2. To develop Azah’s Invariant Discretization algorithm on Chinese characters.
3. To evaluate the effectiveness of Discretization process on Chinese
handwriting.
4. To compare Azah’s Invariant Discretization method on Post-Discretized
Chinese handwriting with Pre-Discretized Chinese handwriting data for
Chinese handwriting identification.
1.6 Dissertation Scope
Several concerns encountered before writing the scope of this study. As
acknowledged, common problem arrises in Chinese handwriting including larger
amount of Chinese character features, complicated structure and etc, probably would
take very long time to finalize if start from scratch. Because this dissertation mainly
focus on Discretization process, thus only a small work progress of pre-processing
task on Chinese handwriting. Normalization applied here is just to standardize all
character images into equal size and to enhance the quality of the image for clearer
depiction. Overall, the scopes of the study are on the following area:
1. HIT MW handwritten Chinese database is chosen as our experimental
database.
2. MATLAB tool was selected for simulating and visualizing.
3. Visual C++ programming will be developed.
4. ROSETTA Toolkit will be used for classification purpose.

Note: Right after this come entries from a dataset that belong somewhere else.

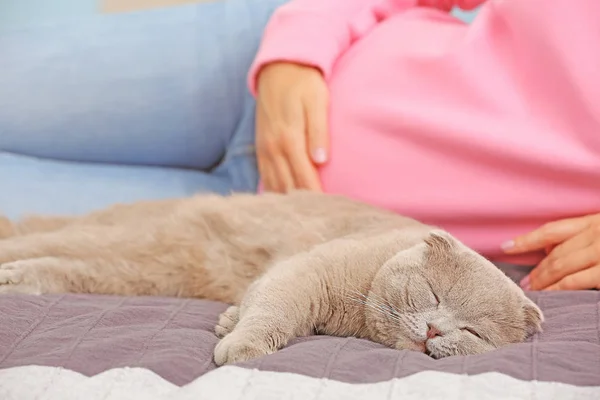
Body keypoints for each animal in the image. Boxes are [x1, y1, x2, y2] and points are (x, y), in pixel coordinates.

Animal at [0, 191, 544, 366]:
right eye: (432, 294)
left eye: (473, 332)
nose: (434, 329)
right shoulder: (305, 272)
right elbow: (273, 307)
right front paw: (241, 345)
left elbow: (253, 303)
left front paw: (228, 323)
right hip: (139, 238)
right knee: (38, 239)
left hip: (150, 268)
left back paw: (17, 280)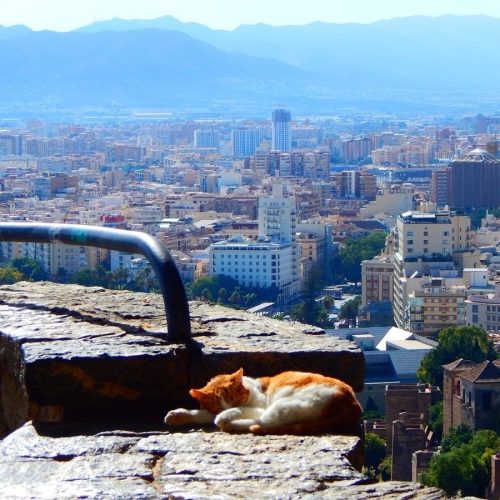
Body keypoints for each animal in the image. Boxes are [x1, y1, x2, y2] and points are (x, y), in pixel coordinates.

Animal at [166, 368, 362, 434]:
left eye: (235, 399)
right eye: (215, 404)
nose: (229, 408)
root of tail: (352, 400)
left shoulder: (257, 407)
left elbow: (226, 414)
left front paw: (224, 416)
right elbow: (203, 414)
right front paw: (178, 415)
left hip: (283, 405)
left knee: (265, 423)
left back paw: (231, 424)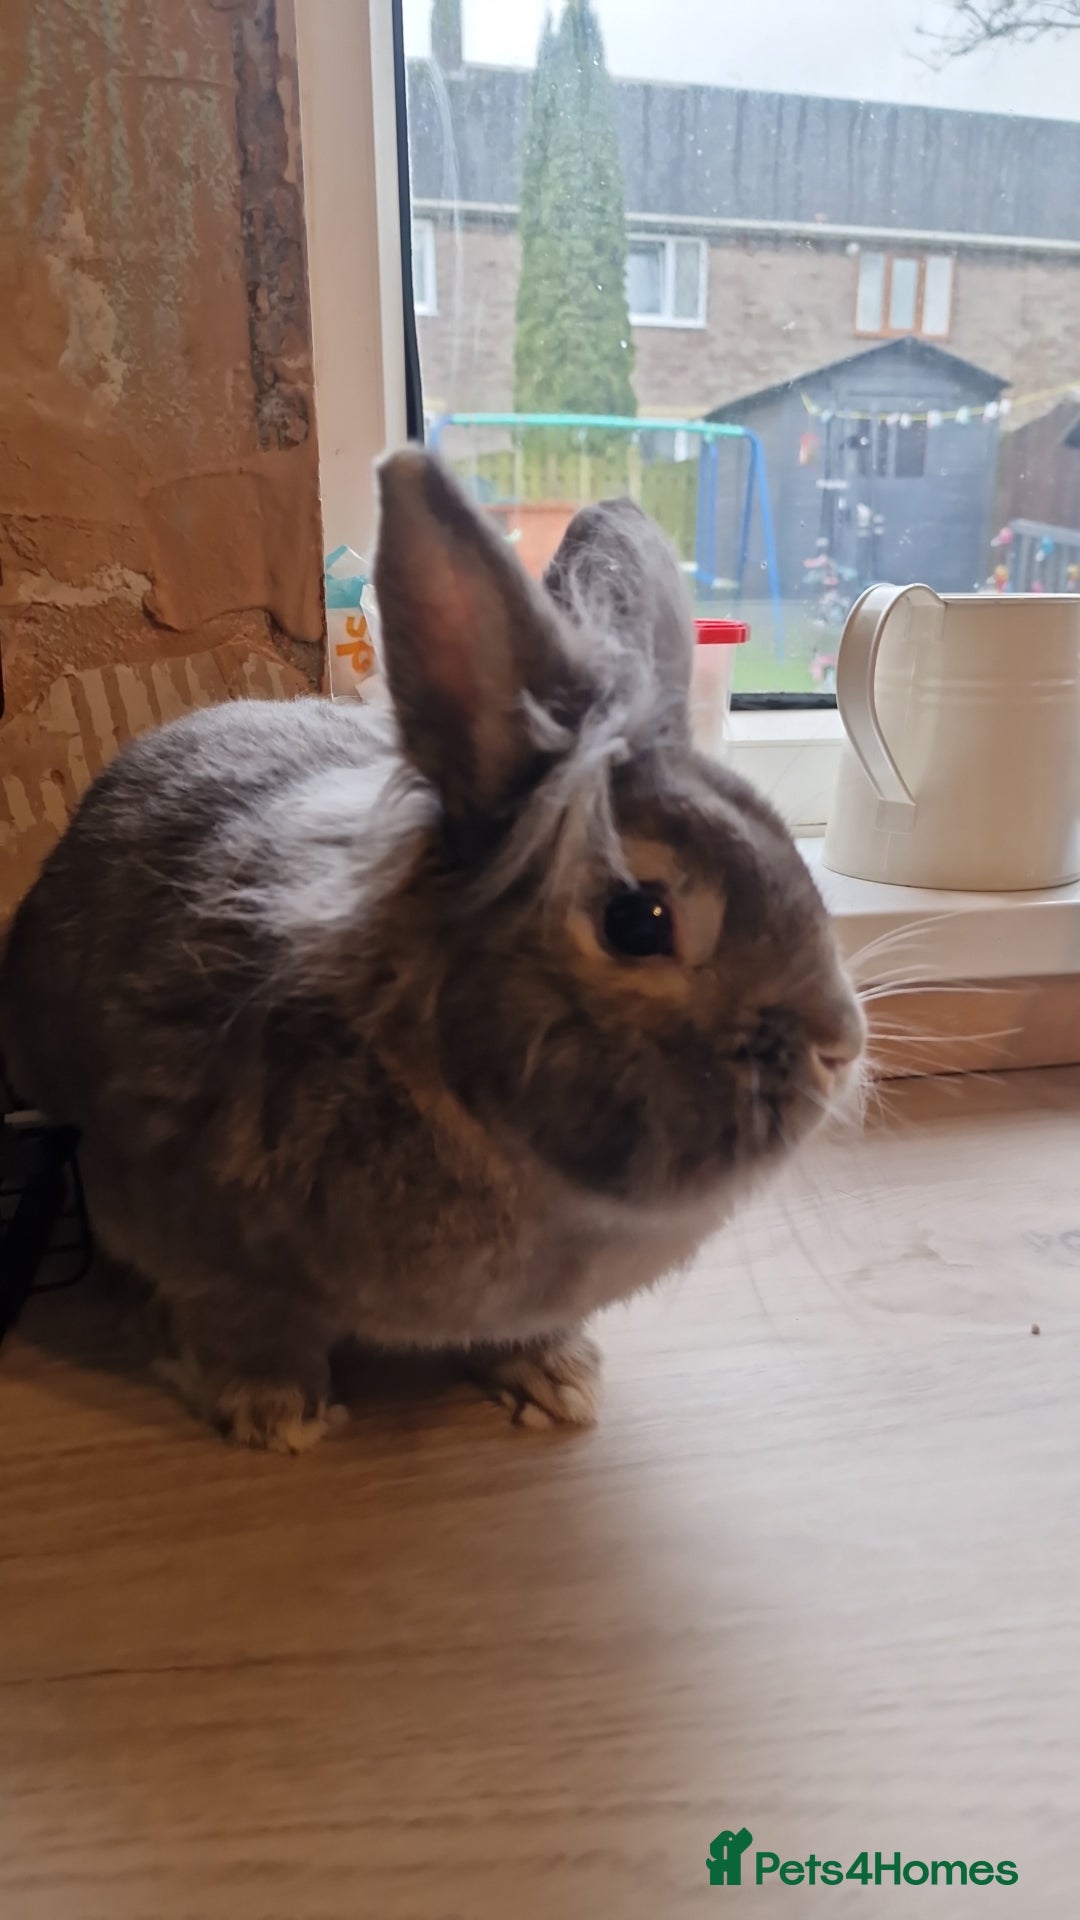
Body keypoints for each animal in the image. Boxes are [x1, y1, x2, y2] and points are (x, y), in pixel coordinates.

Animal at [0, 450, 865, 1451]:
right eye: (639, 922)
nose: (841, 1046)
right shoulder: (191, 1241)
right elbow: (239, 1325)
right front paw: (277, 1413)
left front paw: (556, 1384)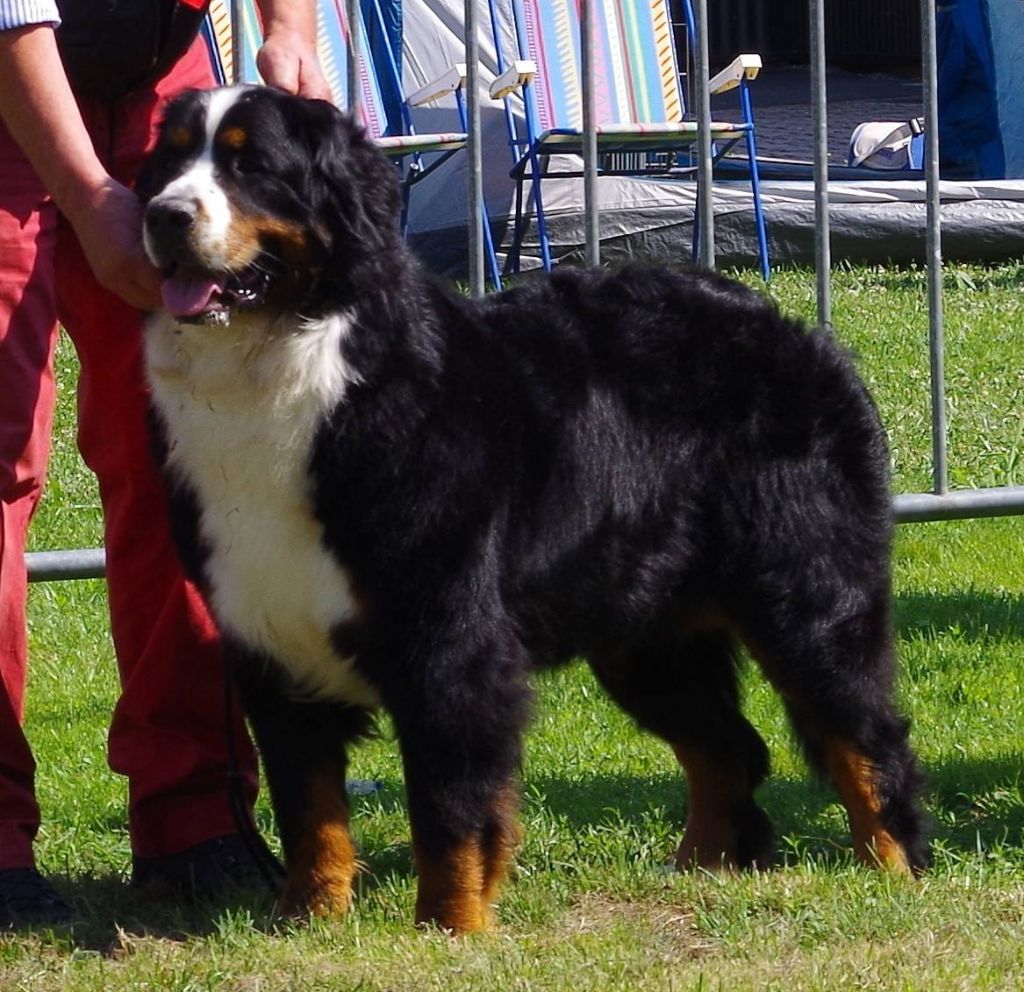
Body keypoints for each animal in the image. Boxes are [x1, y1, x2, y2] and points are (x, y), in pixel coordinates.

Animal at [136, 83, 929, 929]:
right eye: (169, 163)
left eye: (251, 166)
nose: (164, 215)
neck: (294, 369)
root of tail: (793, 328)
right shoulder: (271, 640)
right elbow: (309, 811)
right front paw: (308, 920)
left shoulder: (448, 642)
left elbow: (449, 809)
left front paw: (448, 928)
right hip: (644, 635)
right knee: (730, 748)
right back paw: (699, 871)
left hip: (806, 597)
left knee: (866, 741)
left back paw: (893, 875)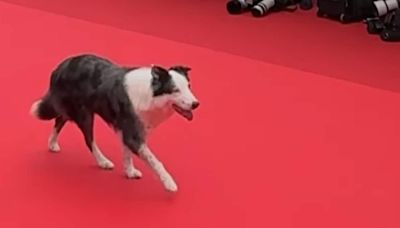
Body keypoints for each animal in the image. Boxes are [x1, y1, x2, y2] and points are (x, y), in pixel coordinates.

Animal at [29, 54, 200, 191]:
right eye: (175, 90)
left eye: (189, 86)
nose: (196, 104)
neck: (150, 94)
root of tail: (60, 68)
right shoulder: (132, 133)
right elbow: (155, 161)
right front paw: (169, 183)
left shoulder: (132, 130)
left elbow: (127, 154)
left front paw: (129, 172)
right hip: (84, 114)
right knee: (88, 139)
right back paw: (103, 161)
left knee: (60, 119)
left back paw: (52, 143)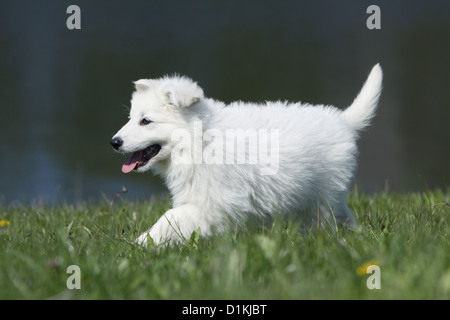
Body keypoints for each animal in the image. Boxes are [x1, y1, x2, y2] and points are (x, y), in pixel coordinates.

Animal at [110, 63, 382, 246]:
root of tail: (343, 121)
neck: (201, 139)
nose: (114, 142)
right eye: (131, 118)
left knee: (325, 219)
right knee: (343, 216)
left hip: (322, 194)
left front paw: (141, 242)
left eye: (146, 121)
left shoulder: (215, 202)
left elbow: (171, 217)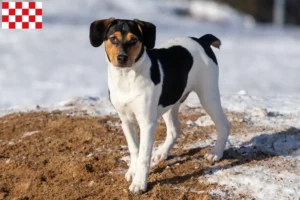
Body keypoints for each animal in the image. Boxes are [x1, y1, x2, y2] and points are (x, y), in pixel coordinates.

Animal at [88, 17, 230, 194]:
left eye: (134, 40)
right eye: (113, 39)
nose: (122, 58)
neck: (126, 78)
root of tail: (202, 40)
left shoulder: (147, 123)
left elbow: (143, 155)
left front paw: (139, 183)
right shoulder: (126, 121)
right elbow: (134, 149)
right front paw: (133, 171)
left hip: (208, 96)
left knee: (224, 125)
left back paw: (216, 153)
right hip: (171, 102)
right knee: (175, 129)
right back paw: (161, 153)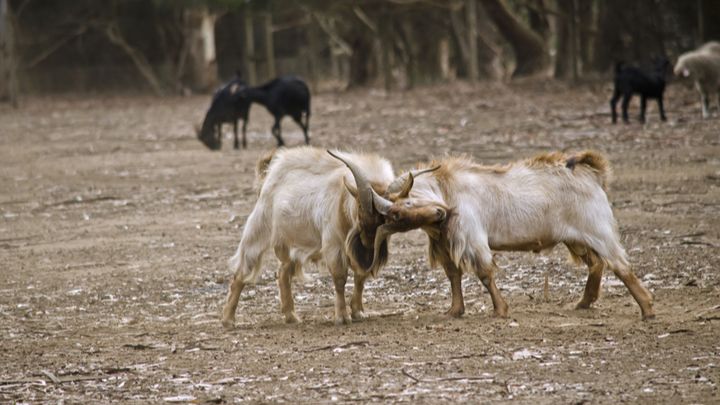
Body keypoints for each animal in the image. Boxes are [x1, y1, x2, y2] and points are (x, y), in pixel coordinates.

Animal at [222, 147, 396, 326]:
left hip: (290, 241)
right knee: (242, 271)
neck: (343, 199)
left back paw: (291, 316)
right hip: (259, 229)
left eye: (383, 219)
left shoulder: (366, 253)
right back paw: (228, 319)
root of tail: (269, 174)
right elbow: (340, 278)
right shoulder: (334, 244)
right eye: (360, 209)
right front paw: (342, 317)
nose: (366, 243)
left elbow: (360, 278)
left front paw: (358, 312)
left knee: (283, 272)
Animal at [368, 151, 656, 318]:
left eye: (406, 203)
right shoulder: (446, 244)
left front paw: (501, 310)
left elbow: (485, 273)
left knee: (621, 266)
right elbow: (454, 275)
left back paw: (647, 309)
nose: (440, 214)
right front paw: (454, 310)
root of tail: (591, 172)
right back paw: (582, 303)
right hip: (576, 238)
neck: (449, 188)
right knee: (597, 264)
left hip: (598, 231)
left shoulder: (472, 237)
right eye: (396, 219)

1.7 Significant of the Dissertation
The significant of this study is capable to provide some basic idea and can be
treated as a benchmark for researches or practitioners who are interested in finding an
alternative on individuality identification based on handwriting. Moreover, this study
could be a part of research work on biometric and natural approach for personal
authentication such as the work done by Eusebiu Marcu (2010) as accurate personal
identification could steer clear of crime and fake issues.
1.8 Organization of the Dissertation
Generally, the thesis is organized as follows:
1. Introduction
First chapter cover the general overview of the thesis including the
introduction of Pattern Recognition Technology and Chinese handwriting for
identification, common issues arrises in Chinese handwriting, scopes,
objectives and significance of the study.
2. Literature Review
Second chapter discuss the background and history of the related work in more
details.
3. Research Methodology
In this chapter, writer identification framework will be constructed. Details on
relevant data, how and what kind of method and tool that would be best use to
assist the work will be briefly elaborated.
4. Preliminary and Expected Result
Chapter 4 demonstrate the experimental result after the process of pre-
processing, feature extraction and classification. The experimental result
obtain will be well analysed, compared and evaluated.
5. Conclusion
This section summarizes the whole process of the study. Future works and
contributions of this dissertation also will be included.